Was wusste der Verfassungsschutz MV?
Was wusste der Verfassungsschutz Mecklenburg-Vorpommern über Walid D.? War er schon vor dessen Verhaftung über seine Aktivitäten als Staatsterrorist informiert? Am Montag gibt Innenminister Torsten Renz (CDU) dem NDR ein Interview zu dem Fall, in dem er fast gebetsmühlenartig immer wieder dieselbe Botschaft wiederholt: „Als Innenminister habe ich die Sicherheit der Bürger Mecklenburg-Vorpommerns zu gewährleisten.“ Die Behörden hätten eng mit der bayerischen Polizei zusammengearbeitet, dies habe letztlich auch zur Identifizierung und Inhaftierung von Tatbeteiligten geführt. Und die Parlamentarische Kontrollkommission, also die Landtagsabgeordneten, die die Arbeit des Verfassungsschutzes überwachen, sei schon Ende Januar dazu informiert worden. Vom Minister gibt es allerdings kein Wort dazu, ob und welche Bezüge der Fall Walid D. zu Mecklenburg-Vorpommern hat – und erst recht nicht, ob er V-Mann des Verfassungsschutzes des Landes war. „Grundsätzlich kann ich zu V-Männern keine Aussagen treffen, weil dadurch Leib und Leben und das Staatswohl gefährdet sein könnten“, so Renz.
Der nächste Skandal?
Auch in Berlin wird die neueste Affäre um den Verfassungsschutz Mecklenburg-Vorpommern beobachtet: die Bundestagsabgeordnete Martina Renner (Die Linke), die im Untersuchungsausschuss zur Aufklärung des Attentats auf den Berliner Breitscheidplatz sitzt, schreibt auf Twitter: „Inneministerium MV paktierte mit mutmaßlichem Schwerverbrecher (…).
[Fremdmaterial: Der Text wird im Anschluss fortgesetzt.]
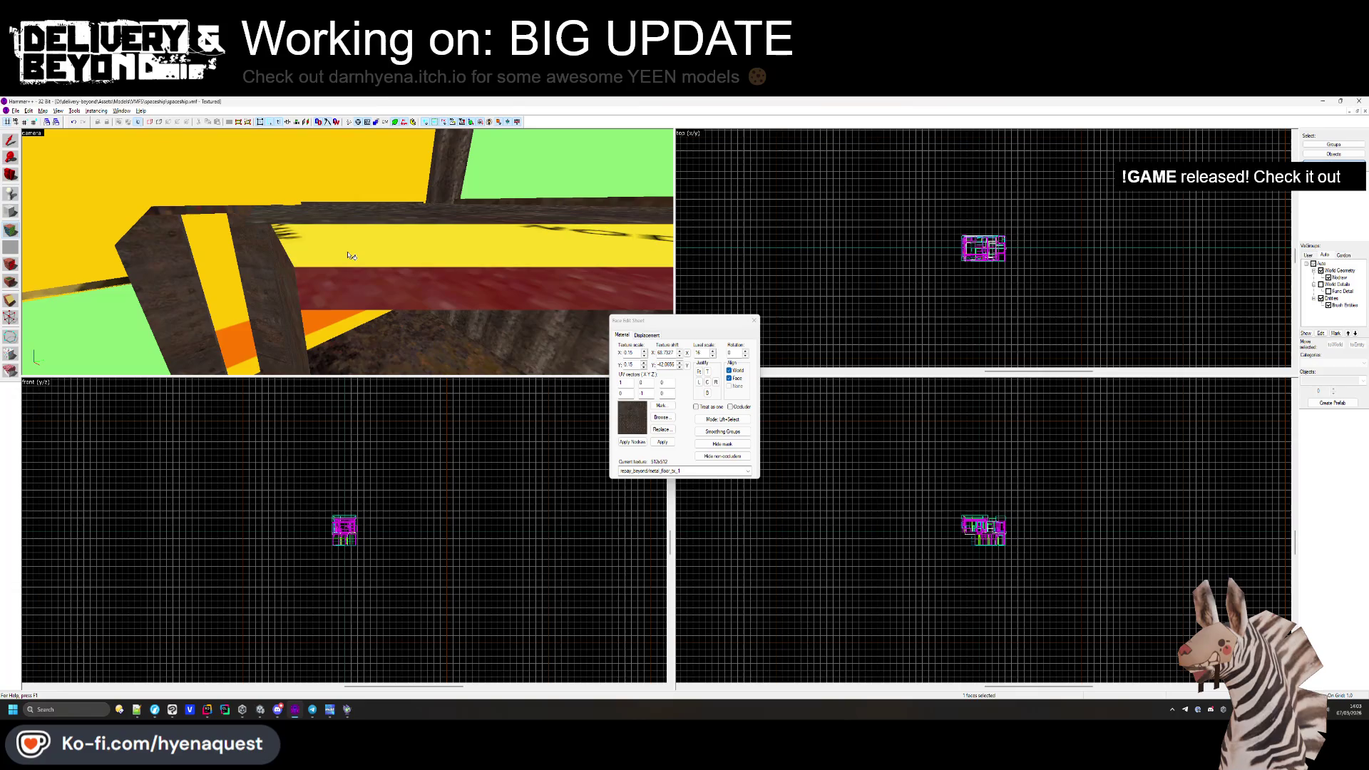
key("s")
Das muss aufgeklärt werden.“ Der SPD-Landtagsabgeordnete Dirk Friedriszik schreibt ebenfalls auf Twitter: „Eigentlich kann man das LfV (Landesamt für Verfassungsschutz, Anm. der Redaktion) nur noch auflösen und dann alles einmal auf Anfang.“ Und der innenpolitische Sprecher der Linken im Landtag, Peter Ritter, fordert „endlich Offenheit“ vom Innenministerium. „Das Vertrauen in die Behörden ist längst im Eimer“, so Ritter. Von Innenminister Torsten Renz erwartet er Aufklärung zum Fall Walid D. in der Sitzung des Innenausschusses des Landtags am Donnerstag.